■ **Document text**
Steve Paisley talks about reducing stress in cattle, and how it improves overall performance
Recording temperament levels of animals within a herd can enable producers to eliminate, or select against, highly stressed animals, and thus improve productivity in multiple economically important areas, explained University of Wyoming Extension Beef Cattle Specialist Steve Paisley, during WESTI Ag Days in Worland, WY, on Feb. 7.
Paisley noted that animals have different thresholds of stress they can handle, and eliminating the percentage of highly excitable animals within a herd can aid in reducing stress related problems within the entire population.
“Temple Grandin did work on how to evaluate your own cattle for temperament, and what to do from a management standpoint to aid in making selection decisions based on temperament,” stated Paisley.
Grandin suggested using a four-point scale for measuring temperament of cattle while in a squeeze chute.
A number one represented an animal that was still and didn’t move, a number two would indicate the animal was restless and shifted while in the chute, and a number three was given to those animals who squirmed and continuously shook in the chute. A number four was the most excitable, and was given to those animals that reared, and put up a violent struggle for the duration of their time in the squeeze chute.

■ **Tasks for this exercise**
A. Copy from the listing the lines starting at the one containing "After every picture, add" and ending with the one containing "0.326955, -0.044832, 1.022726]]", including both of those lines.
B. Write the next part of the article on cattle temperament.
The cattle temperament article and the listing after it have nothing to do with each other.

■ **Material supplied**
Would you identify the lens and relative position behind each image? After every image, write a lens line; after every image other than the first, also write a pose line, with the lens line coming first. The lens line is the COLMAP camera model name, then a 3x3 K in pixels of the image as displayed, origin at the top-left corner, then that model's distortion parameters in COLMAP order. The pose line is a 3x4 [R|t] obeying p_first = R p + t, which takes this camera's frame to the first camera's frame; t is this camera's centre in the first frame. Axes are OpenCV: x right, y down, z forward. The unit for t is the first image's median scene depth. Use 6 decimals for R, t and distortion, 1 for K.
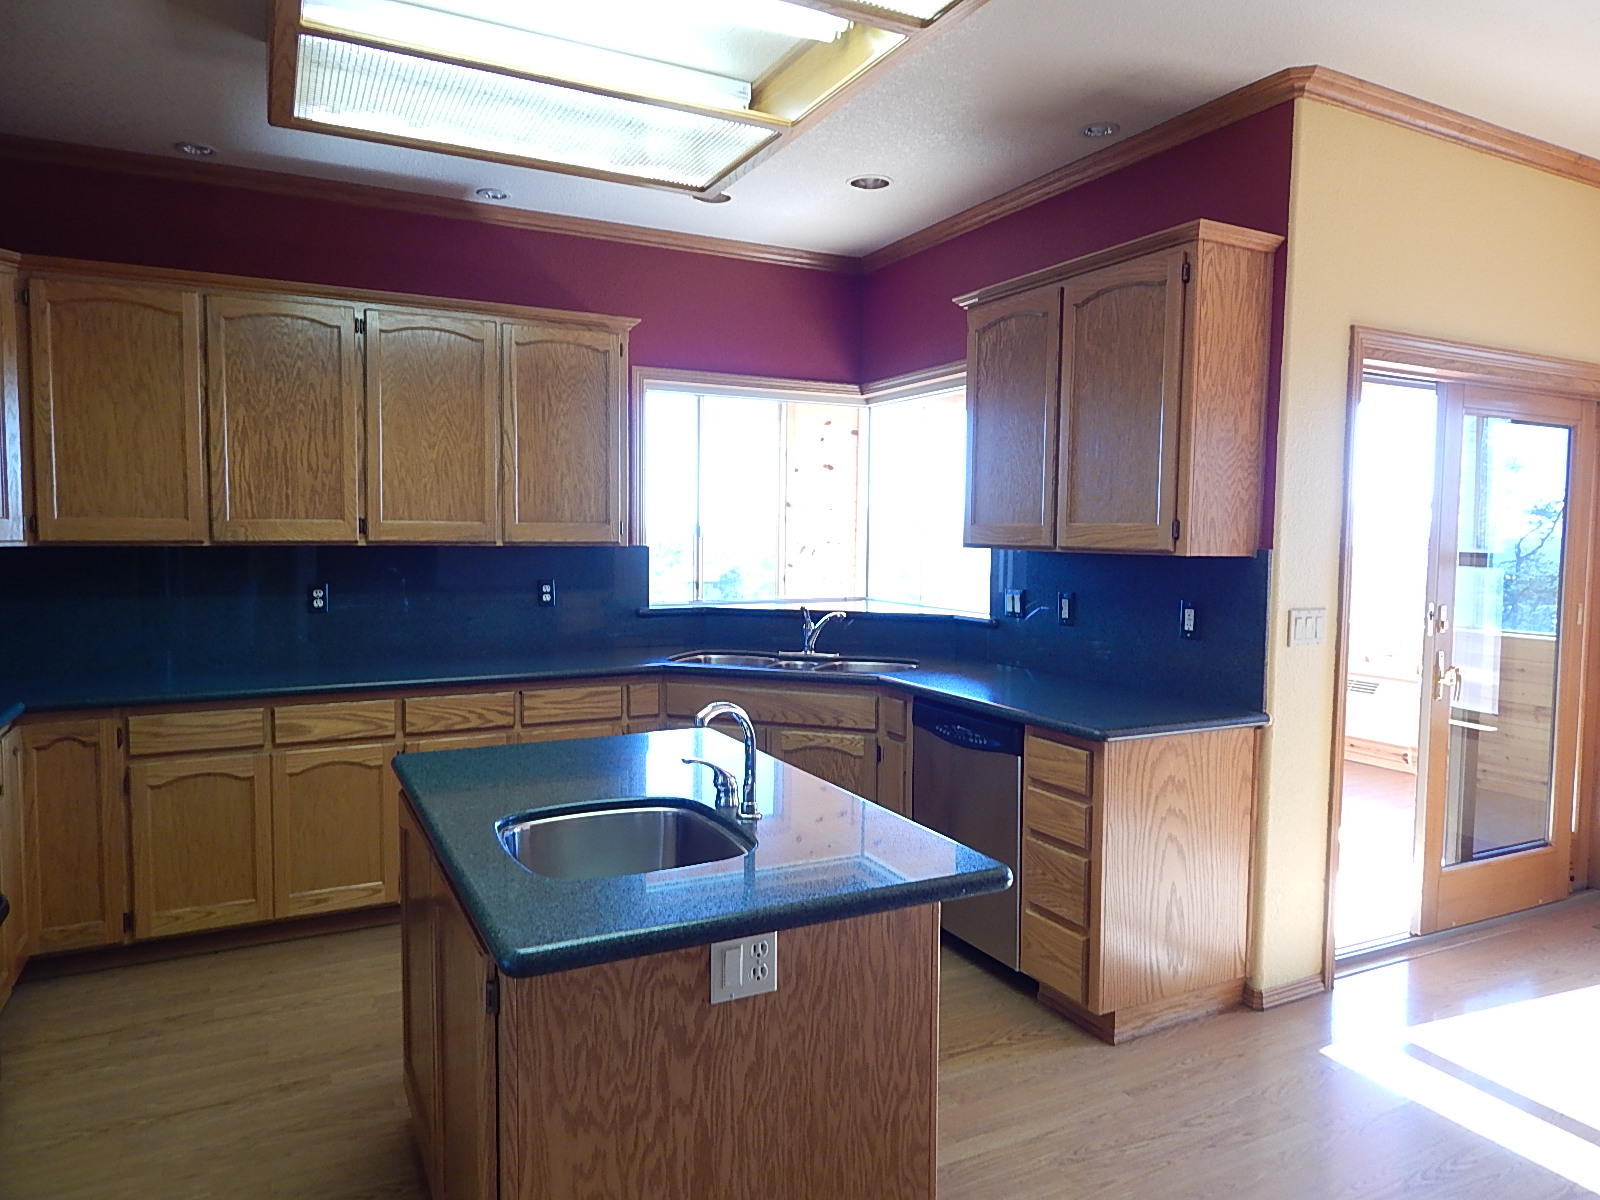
---
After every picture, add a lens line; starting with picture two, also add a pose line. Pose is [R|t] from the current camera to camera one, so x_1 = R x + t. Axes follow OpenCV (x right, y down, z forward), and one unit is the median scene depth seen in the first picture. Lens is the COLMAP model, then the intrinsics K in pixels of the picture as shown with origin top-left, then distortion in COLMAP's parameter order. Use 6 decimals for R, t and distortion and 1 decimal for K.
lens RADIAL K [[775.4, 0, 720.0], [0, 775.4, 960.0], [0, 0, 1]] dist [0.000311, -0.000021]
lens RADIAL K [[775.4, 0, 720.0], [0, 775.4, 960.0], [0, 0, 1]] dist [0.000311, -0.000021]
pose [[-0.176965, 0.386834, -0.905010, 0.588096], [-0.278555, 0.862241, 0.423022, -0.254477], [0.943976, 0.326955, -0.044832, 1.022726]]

■ **Results**
A.
After every picture, add a lens line; starting with picture two, also add a pose line. Pose is [R|t] from the current camera to camera one, so x_1 = R x + t. Axes follow OpenCV (x right, y down, z forward), and one unit is the median scene depth seen in the first picture. Lens is the COLMAP model, then the intrinsics K in pixels of the picture as shown with origin top-left, then distortion in COLMAP's parameter order. Use 6 decimals for R, t and distortion and 1 decimal for K.
lens RADIAL K [[775.4, 0, 720.0], [0, 775.4, 960.0], [0, 0, 1]] dist [0.000311, -0.000021]
lens RADIAL K [[775.4, 0, 720.0], [0, 775.4, 960.0], [0, 0, 1]] dist [0.000311, -0.000021]
pose [[-0.176965, 0.386834, -0.905010, 0.588096], [-0.278555, 0.862241, 0.423022, -0.254477], [0.943976, 0.326955, -0.044832, 1.022726]]

B.
“In addition to measuring how the animal responded while in the chute, you can also measure how fast, and in what way, they exited the squeeze chute,” continued Paisley, explaining a similar numbering system dictates if animals calmly walked out, or reared and fled in obvious excitement.
Paisley highlighted a study by Professor Cooke, of Oregon State University, that collected chute score data, and compared it to the actual performance of heifer and steer calves being fed a growing ration. He found that animals scoring a one in the chute, gained 2.6 pounds per day, those scoring a two gained 2.5 pounds per day, and three scoring animals gained 2.3 pounds per day. Animals scoring a four gained 2.2 pounds per day, and the very excitable animals who scored a five only gained 2.1 pounds per day, which was half a pound less per day than the animals who were calmest in the chute.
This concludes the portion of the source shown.